Great knowledge about machine learning fundamentals, More math illustration needed though it's great knowledge and very great basics about different machine learning algorithm used in reality

By Aleksander G

Apr 11, 2016

Just one comment about how the course could be improved: the assignments should be more hands-on with fewer pieces of code written in advance. I say this is even though I am not a skilled programmer. The assignments would be a bit harder, but also a bit more rewarding.

By Zebin W

Aug 24, 2016

It covers many aspects in clustering and the assignments are very helpful

By Jiancheng

Mar 20, 2016

good course but too much easy, can be a good review.

By Alejandro T

Sep 09, 2017

It's a really good course, really liked it

By Mehul P

Aug 17, 2017

Nice explanation.

By Dawid L

Mar 20, 2017

Presented content is rather clear and instructors are rather easy to follow. Only the assignments are often confusing as there are questions which refer to missing content.

By Uichong D L

Sep 17, 2017

Using discontinued Graphlab in the programming assignment is a minus and low activities in the forum makes hard to find assistance from the communities or mentors but the course material itself is just great.

By Jacob M L

Jun 24, 2016

Very approachable material, given the diversity of classification algorithms.

By Hexuan Z

Oct 06, 2016

could be more challengable homework!!

By Luiz C

Jun 07, 2018

Clear, good engaging videos, good quality/complexity balance of exercises

By gaozhipeng

Jul 01, 2016

good introduction

By Michael C

Apr 07, 2016

The course provides an overview on classification methods in machine learning.

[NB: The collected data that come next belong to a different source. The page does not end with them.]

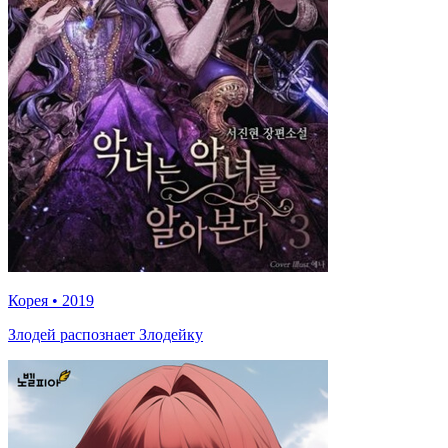
Корея
•
2019
Злодей распознает Злодейку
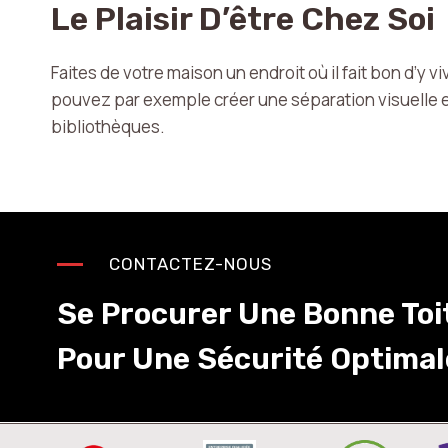
Le Plaisir D’être Chez Soi
Faites de votre maison un endroit où il fait bon d’y 
pouvez par exemple créer une séparation visuelle en
bibliothèques.
CONTACTEZ-NOUS
Se Procurer Une Bonne Toi
Pour Une Sécurité Optimale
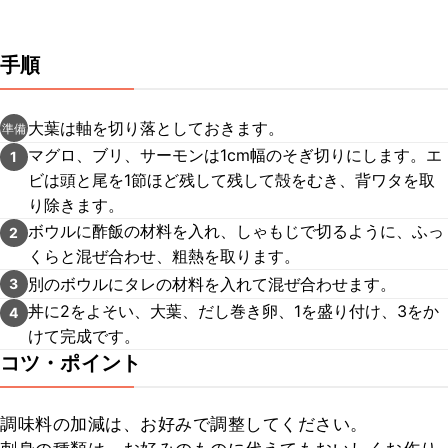
手順
大葉は軸を切り落としておきます。
準備
マグロ、ブリ、サーモンは1cm幅のそぎ切りにします。エ
1
ビは頭と尾を1節ほど残して残して殻をむき、背ワタを取
り除きます。
ボウルに酢飯の材料を入れ、しゃもじで切るように、ふっ
2
くらと混ぜ合わせ、粗熱を取ります。
別のボウルにタレの材料を入れて混ぜ合わせます。
3
丼に2をよそい、大葉、だし巻き卵、1を盛り付け、3をか
4
けて完成です。
コツ・ポイント
調味料の加減は、お好みで調整してください。
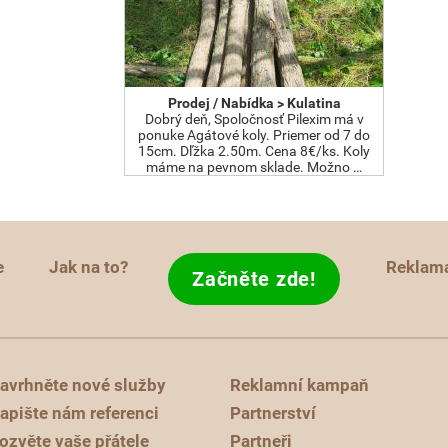
Prodej / Nabídka > Kulatina
Dobrý deň, Spoločnosť Pilexim má v
ponuke Agátové koly. Priemer od 7 do
15cm. Dľžka 2.50m. Cena 8€/ks. Koly
máme na pevnom sklade. Možno …
e
Jak na to?
Reklam
Začněte zde!
avrhněte nové služby
Reklamní kampaň
apište nám referenci
Partnerství
ozvěte vaše přátele
Partneři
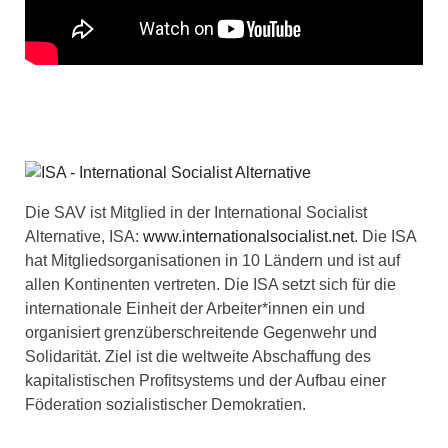
Die SAV ist Mitglied in der International Socialist
Alternative, ISA:
www.internationalsocialist.net
. Die ISA
hat Mitgliedsorganisationen in 10 Ländern und ist auf
allen Kontinenten vertreten. Die ISA setzt sich für die
internationale Einheit der Arbeiter*innen ein und
organisiert grenzüberschreitende Gegenwehr und
Solidarität. Ziel ist die weltweite Abschaffung des
kapitalistischen Profitsystems und der Aufbau einer
Föderation sozialistischer Demokratien.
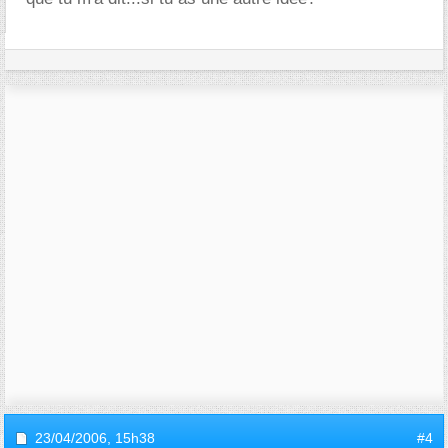
23/04/2006,
15h38
#4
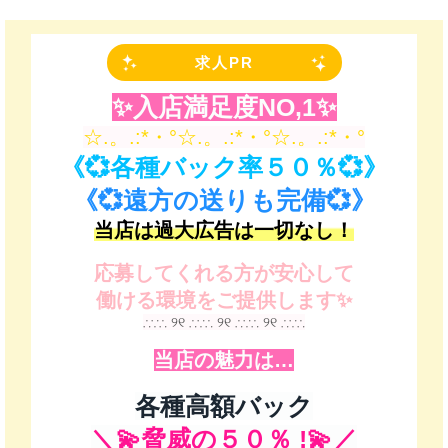
求人PR
✨️入店満足度NO,1✨️
☆.。.:*・°☆.。.:*・°☆.。.:*・°
《💞各種バック率５０％💞》
《💞遠方の送りも完備💞》
当店は過大広告は一切なし！
応募してくれる方が安心して
働ける環境をご提供します✨️
∴∵∴ ୨୧ ∴∵∴ ୨୧ ∴∵∴ ୨୧ ∴∵∴
当店の魅力は…
各種高額バック
＼💫脅威の５０％ !💫／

The lectures are clear and easy to understand due to the quality of the slides and of the explanations.

The limit of this course lies in the assignments: too easy if done with the provided notebooks and tools. Sometimes impossible to do with different tools (the suggested machine learning package is free for educational purposes, but otherwise it needs a license).

By Marku V d S

Dec 23, 2017

I loved the course. Carlos Guestrin is an excellent and engaging professor that really captivate me to work hard to accomplish the assignments.

I just suggest that the assignments should be divided into small pieces to be taken as long the week is accomplished. I felt bad some weeks that had a lot of videos to watch before the first assignment.

By Alessio D M

Apr 17, 2016

The course is definitely high-quality and the topics are covered in a good way. I'm not giving 5 stars because I would have expected SVMs and neural networks. Mentioning the many different algorithms for learning decision trees would have been nice, without necessarily focusing on each of them in depth. An entire week spent on precision/recall seems a little bit too much, without touching other metrics like F-score. Overall though a very nice course for beginners, and it definitely gives a good sense of classification challenges and approaches.

By Alexis C

Sep 29, 2016

wanted more sophisticated mathematics and intuition (as opposed to simpler explanations). [regression course had this ...]

By Rattaphon H

Aug 13, 2016

The questions are hard to understand and ambiguous though their answers are easy.

By Dilip K

Dec 21, 2016

Excellent course that I have already recommended to a couple of people. Only annoying thing is the continued inconsistency between the Graphlab version and other versions (I use sframe with python - no graphlab) - some of the instructions are less than clear and needlessly waste time.

By Kamil K

Aug 31, 2017

Carlos (the teacher) is a fantastic guy, but for me the content of this particular course was too easy comparing to other courses in specialization (when Emily was mainly in charge). If you only look at tutorial videos duration, you will see that they are two times shorter than in remaining courses. And some of them is "very optional". But, that being said, it is still a well taught course.

I wish it'd had more advance content, then I could give full 5-star review.